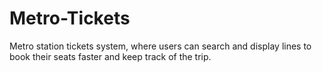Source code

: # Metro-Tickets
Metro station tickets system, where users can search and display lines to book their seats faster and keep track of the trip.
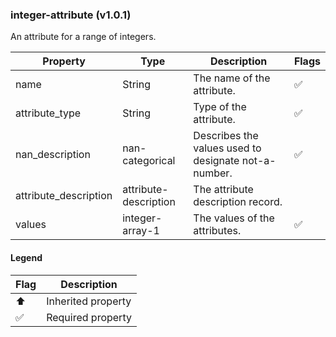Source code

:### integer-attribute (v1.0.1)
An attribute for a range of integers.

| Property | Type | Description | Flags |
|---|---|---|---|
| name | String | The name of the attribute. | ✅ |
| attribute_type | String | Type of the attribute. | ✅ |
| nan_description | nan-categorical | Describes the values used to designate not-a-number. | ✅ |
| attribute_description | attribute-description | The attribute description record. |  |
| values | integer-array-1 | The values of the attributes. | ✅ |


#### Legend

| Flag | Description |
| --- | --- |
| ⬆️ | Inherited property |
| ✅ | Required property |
++++
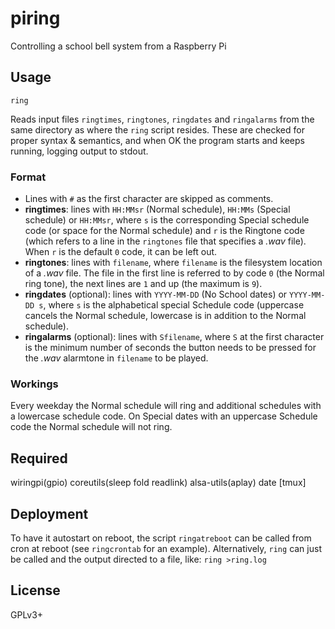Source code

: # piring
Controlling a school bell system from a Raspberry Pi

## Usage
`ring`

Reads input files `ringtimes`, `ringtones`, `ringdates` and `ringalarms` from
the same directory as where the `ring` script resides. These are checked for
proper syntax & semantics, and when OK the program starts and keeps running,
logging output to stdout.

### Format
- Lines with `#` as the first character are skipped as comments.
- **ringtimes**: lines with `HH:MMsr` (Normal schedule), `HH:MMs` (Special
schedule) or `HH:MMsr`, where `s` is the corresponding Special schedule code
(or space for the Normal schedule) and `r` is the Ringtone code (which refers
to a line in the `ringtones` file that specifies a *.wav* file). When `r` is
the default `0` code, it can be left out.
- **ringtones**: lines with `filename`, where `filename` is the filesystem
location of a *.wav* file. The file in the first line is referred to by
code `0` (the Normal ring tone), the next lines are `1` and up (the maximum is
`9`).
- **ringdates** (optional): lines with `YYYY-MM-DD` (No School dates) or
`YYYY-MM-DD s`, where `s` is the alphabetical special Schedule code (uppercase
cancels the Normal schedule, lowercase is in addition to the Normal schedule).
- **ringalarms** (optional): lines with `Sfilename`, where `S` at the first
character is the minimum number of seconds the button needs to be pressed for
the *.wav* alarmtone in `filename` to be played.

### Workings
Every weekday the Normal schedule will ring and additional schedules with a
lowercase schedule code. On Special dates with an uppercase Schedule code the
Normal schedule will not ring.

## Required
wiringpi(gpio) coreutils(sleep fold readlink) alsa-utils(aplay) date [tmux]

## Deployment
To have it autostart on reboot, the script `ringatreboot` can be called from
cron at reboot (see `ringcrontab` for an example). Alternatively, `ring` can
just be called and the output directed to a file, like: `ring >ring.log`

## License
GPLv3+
++++
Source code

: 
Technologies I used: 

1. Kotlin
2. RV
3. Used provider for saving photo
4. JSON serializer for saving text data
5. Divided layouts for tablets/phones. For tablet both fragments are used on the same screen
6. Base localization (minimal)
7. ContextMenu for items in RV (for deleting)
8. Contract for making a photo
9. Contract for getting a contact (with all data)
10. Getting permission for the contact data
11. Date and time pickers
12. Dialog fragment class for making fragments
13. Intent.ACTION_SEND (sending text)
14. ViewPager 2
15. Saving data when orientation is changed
++++
■ Job item
For each line of the entries that holds the word "ringtones", pull that line out.

■ Output of the task
Reads input files `ringtimes`, `ringtones`, `ringdates` and `ringalarms` from
to a line in the `ringtones` file that specifies a *.wav* file). When `r` is
- **ringtones**: lines with `filename`, where `filename` is the filesystem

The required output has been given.